The Quest for Data: Unearthing Conversational Gold

The first step in my adventure was to find a dataset that was both large and personal enough to serve as the foundation for training the LLM. The perfect candidate? A Discord conversation between a friend and I.

To extract this goldmine of data, I used a handy tool called DiscordChatExporter, available on GitHub. This tool allowed me to download our entire conversation history, Totally roughly 37k messages that I could use to train my model.

From Raw Data to Refined Training Material

With the dataset in hand, the next challenge was to format the data into a structure that the LLM could learn from.

After doing some research, it seemed that different model bases required data in different formats,

When fine-tuning on llama-7b-chat, the recommend formatting looked like this:

{ "inputs": "<s>[INST] <<SYS>>\n{{ system_prompt }}\n<</SYS>>\n\n{{ user_message }} [/INST] {{ response }} </s>" }

For nous-hermes2, the recommend formatting looked like this:

{ "inputs": "<s>### Instruction:\n{{ user_message }}\n\n### Response:\n{{ response }}</s>" }

This required a bit of coding finesse. I wrote a NodeJS script that read through each message, formatting them into a clean, digestible format depending on the LLM I was testing. This step was crucial for ensuring that the LLM could effectively learn from my conversational style.

The Toolbox: Assembling the AI Workshop

Now, with my data ready, I needed to find the right tools for training the LLM. After some research online, most people seemed to recommend using https://github.com/oobabooga/text-generation-webui. This project seemed like the perfect platform for my experiment, offering a user-friendly interface and the ability to download models directly from Hugging Face.

After getting it downloaded and up and running, I spent the next couple downloading various models, downloading over 100GB of models, testing out their responses to basic questions as a control.

Once we had the models downloaded and working, I started training the models and generating a LoRA (Low-Rank Adaptation of Large Language Models).

The Unexpected Turn: When AI Surprises You

After days of preparation, it was finally time to put my meticulously trained LoRA model to the test. I was eager to see the model perform, to witness my digital echo come to life. However, the reality was not quite what I had anticipated.

The model's responses were unexpected and, in some cases, completely unrelated to the prompts. I was taken aback. Wasn't this the model that I spent hours training, feeding it my conversational data, expecting it to mimic my writing style accurately?

In the face of these unexpected results, I decided it was time to revisit my approach. I needed to dig deeper into the intricacies of Language Learning Models and perhaps seek guidance from the vast AI community online. This setback was not a dead-end but an opportunity to learn and grow. The journey to creating my digital echo was far from over, and I was ready to take on the challenges that lay ahead.

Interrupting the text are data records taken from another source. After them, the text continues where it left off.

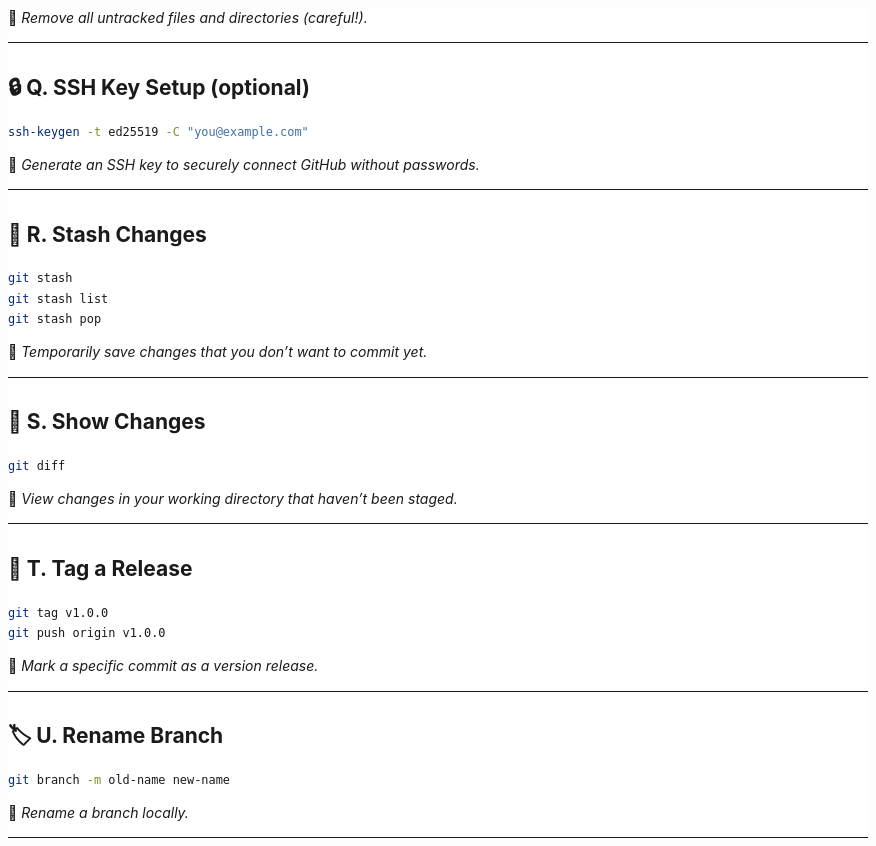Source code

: 📍 *Remove all untracked files and directories (careful!).*

---

## 🔒 Q. SSH Key Setup (optional)

```bash
ssh-keygen -t ed25519 -C "you@example.com"
```

📍 *Generate an SSH key to securely connect GitHub without passwords.*

---

## 🧪 R. Stash Changes

```bash
git stash
git stash list
git stash pop
```

📍 *Temporarily save changes that you don’t want to commit yet.*

---

## 🧮 S. Show Changes

```bash
git diff
```

📍 *View changes in your working directory that haven’t been staged.*

---

## 🧵 T. Tag a Release

```bash
git tag v1.0.0
git push origin v1.0.0
```

📍 *Mark a specific commit as a version release.*

---

## 🏷️ U. Rename Branch

```bash
git branch -m old-name new-name
```

📍 *Rename a branch locally.*

---
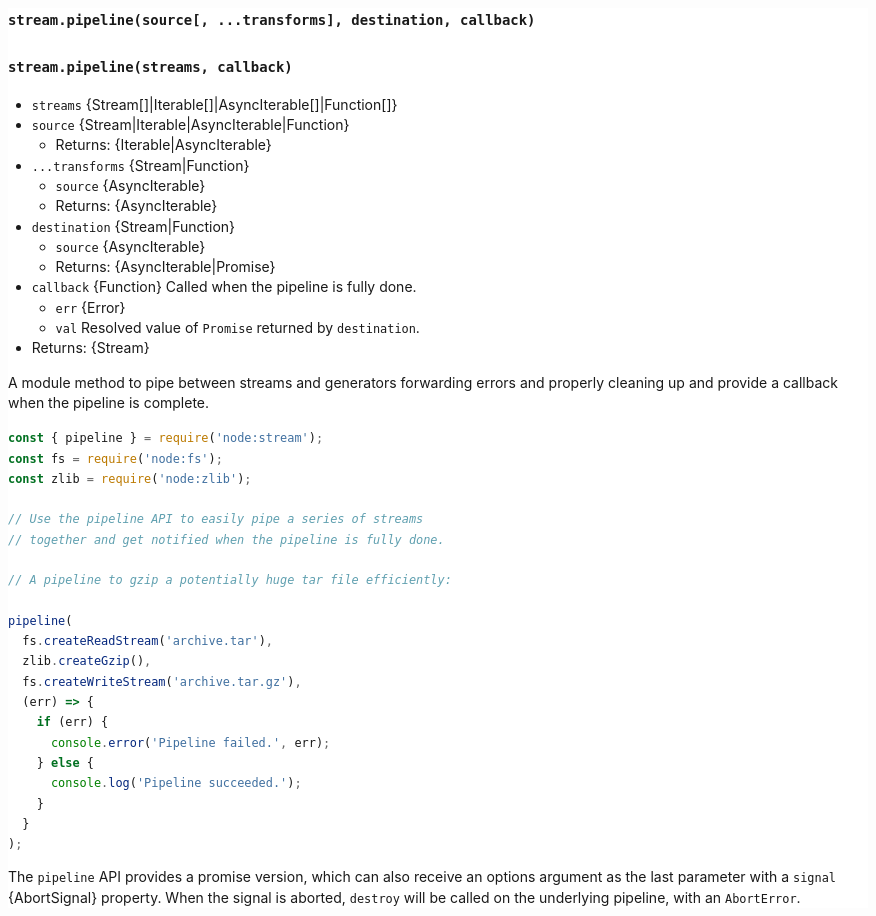 ### `stream.pipeline(source[, ...transforms], destination, callback)`

### `stream.pipeline(streams, callback)`



* `streams` {Stream\[]|Iterable\[]|AsyncIterable\[]|Function\[]}
* `source` {Stream|Iterable|AsyncIterable|Function}
  * Returns: {Iterable|AsyncIterable}
* `...transforms` {Stream|Function}
  * `source` {AsyncIterable}
  * Returns: {AsyncIterable}
* `destination` {Stream|Function}
  * `source` {AsyncIterable}
  * Returns: {AsyncIterable|Promise}
* `callback` {Function} Called when the pipeline is fully done.
  * `err` {Error}
  * `val` Resolved value of `Promise` returned by `destination`.
* Returns: {Stream}

A module method to pipe between streams and generators forwarding errors and
properly cleaning up and provide a callback when the pipeline is complete.

```js
const { pipeline } = require('node:stream');
const fs = require('node:fs');
const zlib = require('node:zlib');

// Use the pipeline API to easily pipe a series of streams
// together and get notified when the pipeline is fully done.

// A pipeline to gzip a potentially huge tar file efficiently:

pipeline(
  fs.createReadStream('archive.tar'),
  zlib.createGzip(),
  fs.createWriteStream('archive.tar.gz'),
  (err) => {
    if (err) {
      console.error('Pipeline failed.', err);
    } else {
      console.log('Pipeline succeeded.');
    }
  }
);
```

The `pipeline` API provides a promise version, which can also
receive an options argument as the last parameter with a
`signal` {AbortSignal} property. When the signal is aborted,
`destroy` will be called on the underlying pipeline, with an
`AbortError`.
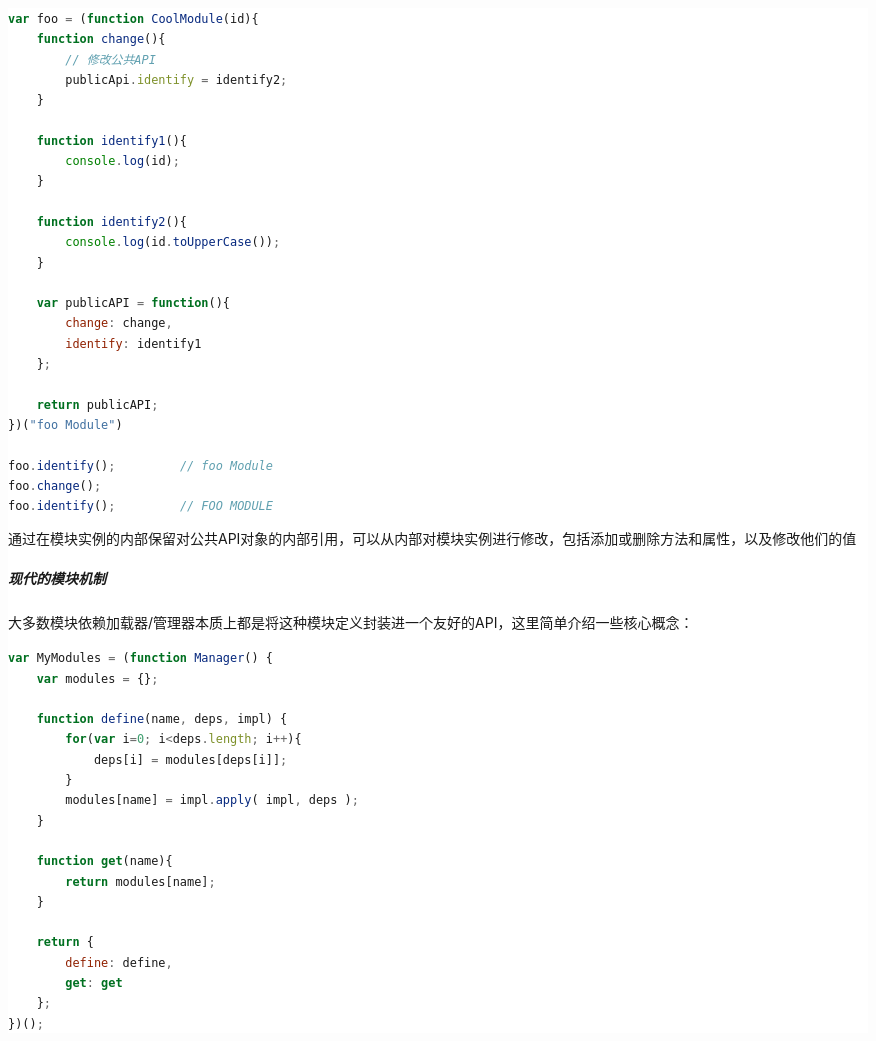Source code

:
 ```javascript
var foo = (function CoolModule(id){
	function change(){
		// 修改公共API
		publicApi.identify = identify2;
	}
	
	function identify1(){
		console.log(id);
	}
	
	function identify2(){
		console.log(id.toUpperCase());
	}
	
	var publicAPI = function(){
		change: change,
		identify: identify1
	};
	
	return publicAPI;
})("foo Module")

foo.identify();			// foo Module
foo.change();
foo.identify();			// FOO MODULE
```

通过在模块实例的内部保留对公共API对象的内部引用，可以从内部对模块实例进行修改，包括添加或删除方法和属性，以及修改他们的值



##### 现代的模块机制

大多数模块依赖加载器/管理器本质上都是将这种模块定义封装进一个友好的API，这里简单介绍一些核心概念：

```javascript
var MyModules = (function Manager() {
	var modules = {};
	
	function define(name, deps, impl) {
		for(var i=0; i<deps.length; i++){
			deps[i] = modules[deps[i]];
		}
		modules[name] = impl.apply( impl, deps );
	}
	
	function get(name){
		return modules[name];
	}
	
	return {
		define: define,
		get: get
	};
})();
```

The Reality Check: Computational Power vs. Ambition

After doing research, learning more about what it takes to actually fine tune a model, and gathering more and more training data, I quickly hit a roadblock. Running these models consumed 100% of my 3060 TI GPU resources for a single prompt reply. This was a sobering reminder of the computational demands of training LLMs.

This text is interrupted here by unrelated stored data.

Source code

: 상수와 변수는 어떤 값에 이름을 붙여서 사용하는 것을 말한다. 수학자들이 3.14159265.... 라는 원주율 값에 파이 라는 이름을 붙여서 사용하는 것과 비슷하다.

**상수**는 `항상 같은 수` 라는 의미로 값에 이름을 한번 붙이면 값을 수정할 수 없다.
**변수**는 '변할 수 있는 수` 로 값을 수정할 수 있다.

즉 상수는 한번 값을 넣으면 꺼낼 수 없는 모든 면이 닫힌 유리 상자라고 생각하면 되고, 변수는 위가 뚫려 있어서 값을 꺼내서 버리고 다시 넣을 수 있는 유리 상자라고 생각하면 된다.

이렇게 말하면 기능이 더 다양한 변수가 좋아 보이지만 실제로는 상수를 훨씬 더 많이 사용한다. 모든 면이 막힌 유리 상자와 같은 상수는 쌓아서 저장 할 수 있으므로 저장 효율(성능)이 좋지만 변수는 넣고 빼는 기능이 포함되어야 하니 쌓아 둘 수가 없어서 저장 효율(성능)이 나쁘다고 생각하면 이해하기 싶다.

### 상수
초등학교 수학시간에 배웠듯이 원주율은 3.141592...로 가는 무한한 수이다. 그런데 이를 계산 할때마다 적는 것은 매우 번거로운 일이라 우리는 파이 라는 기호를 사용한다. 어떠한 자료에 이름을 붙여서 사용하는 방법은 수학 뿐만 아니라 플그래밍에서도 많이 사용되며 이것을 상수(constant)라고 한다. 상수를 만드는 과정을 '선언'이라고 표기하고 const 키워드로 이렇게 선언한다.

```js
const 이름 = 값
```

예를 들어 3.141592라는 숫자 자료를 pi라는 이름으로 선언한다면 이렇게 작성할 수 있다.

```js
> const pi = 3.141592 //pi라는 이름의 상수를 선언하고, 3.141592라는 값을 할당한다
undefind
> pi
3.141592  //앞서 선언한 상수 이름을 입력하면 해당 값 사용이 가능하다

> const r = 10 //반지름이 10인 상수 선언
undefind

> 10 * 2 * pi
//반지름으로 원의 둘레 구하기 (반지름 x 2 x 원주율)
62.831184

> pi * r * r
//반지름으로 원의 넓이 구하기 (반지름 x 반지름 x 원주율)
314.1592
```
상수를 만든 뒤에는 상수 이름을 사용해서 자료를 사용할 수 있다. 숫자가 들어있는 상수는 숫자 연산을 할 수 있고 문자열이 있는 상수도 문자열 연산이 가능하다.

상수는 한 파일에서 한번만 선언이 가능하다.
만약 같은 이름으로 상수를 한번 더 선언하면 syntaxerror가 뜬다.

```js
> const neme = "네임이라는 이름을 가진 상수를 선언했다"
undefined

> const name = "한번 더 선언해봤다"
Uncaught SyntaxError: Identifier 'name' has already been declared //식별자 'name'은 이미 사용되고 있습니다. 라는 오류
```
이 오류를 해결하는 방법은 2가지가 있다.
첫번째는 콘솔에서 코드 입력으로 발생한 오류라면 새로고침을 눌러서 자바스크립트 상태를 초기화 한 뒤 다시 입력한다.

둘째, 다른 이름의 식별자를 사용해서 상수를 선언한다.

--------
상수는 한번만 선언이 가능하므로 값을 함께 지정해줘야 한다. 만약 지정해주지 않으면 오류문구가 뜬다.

Faced with the limitations of my hardware, I sought an online solution that could handle the heavy lifting. Google Colabs seemed like a good solution, it had an online workspace I could write code in and it offered different levels of GPU’s to help with my hardware problem.

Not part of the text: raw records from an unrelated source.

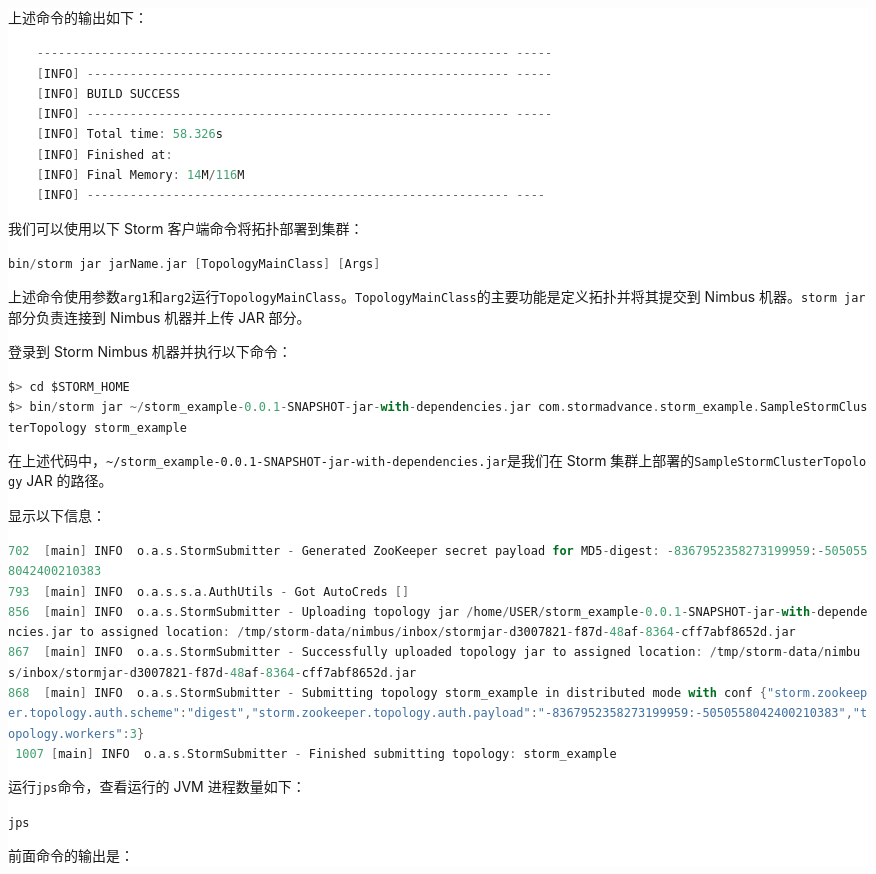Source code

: 上述命令的输出如下：

```scala
    ------------------------------------------------------------------ ----- 
    [INFO] ----------------------------------------------------------- ----- 
    [INFO] BUILD SUCCESS 
    [INFO] ----------------------------------------------------------- ----- 
    [INFO] Total time: 58.326s 
    [INFO] Finished at: 
    [INFO] Final Memory: 14M/116M 
    [INFO] ----------------------------------------------------------- ----

```

我们可以使用以下 Storm 客户端命令将拓扑部署到集群：

```scala
bin/storm jar jarName.jar [TopologyMainClass] [Args] 
```

上述命令使用参数`arg1`和`arg2`运行`TopologyMainClass`。`TopologyMainClass`的主要功能是定义拓扑并将其提交到 Nimbus 机器。`storm jar`部分负责连接到 Nimbus 机器并上传 JAR 部分。

登录到 Storm Nimbus 机器并执行以下命令：

```scala
$> cd $STORM_HOME
$> bin/storm jar ~/storm_example-0.0.1-SNAPSHOT-jar-with-dependencies.jar com.stormadvance.storm_example.SampleStormClusterTopology storm_example  
```

在上述代码中，`~/storm_example-0.0.1-SNAPSHOT-jar-with-dependencies.jar`是我们在 Storm 集群上部署的`SampleStormClusterTopology` JAR 的路径。

显示以下信息：

```scala
702  [main] INFO  o.a.s.StormSubmitter - Generated ZooKeeper secret payload for MD5-digest: -8367952358273199959:-5050558042400210383
793  [main] INFO  o.a.s.s.a.AuthUtils - Got AutoCreds []
856  [main] INFO  o.a.s.StormSubmitter - Uploading topology jar /home/USER/storm_example-0.0.1-SNAPSHOT-jar-with-dependencies.jar to assigned location: /tmp/storm-data/nimbus/inbox/stormjar-d3007821-f87d-48af-8364-cff7abf8652d.jar
867  [main] INFO  o.a.s.StormSubmitter - Successfully uploaded topology jar to assigned location: /tmp/storm-data/nimbus/inbox/stormjar-d3007821-f87d-48af-8364-cff7abf8652d.jar
868  [main] INFO  o.a.s.StormSubmitter - Submitting topology storm_example in distributed mode with conf {"storm.zookeeper.topology.auth.scheme":"digest","storm.zookeeper.topology.auth.payload":"-8367952358273199959:-5050558042400210383","topology.workers":3}
 1007 [main] INFO  o.a.s.StormSubmitter - Finished submitting topology: storm_example  
```

运行`jps`命令，查看运行的 JVM 进程数量如下：

```scala
jps   
```

前面命令的输出是：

Instead of battling with local models, I turned to Gradient.ai, a service that offered the ability to download base models, and fine tune them with their SDK. By using their platform, I could train and fine-tune the LLM in the cloud, sidestepping the need to run everything on my personal machine.

Reflections on a Weekend Well Spent

This weekend was a deep dive into the practicalities of AI and machine learning. From wrestling with datasets to navigating the complexities of computational resources, the experience was both challenging and exhilarating. I emerged from the weekend with a deeper understanding of AI's potential and limitations, as well as a newfound appreciation for the cloud services that make modern AI accessible to enthusiasts like me. This journey was more than just a technical exercise; it was a step towards creating a digital reflection of myself, a testament to the power of technology to capture and replicate the nuances of human expression.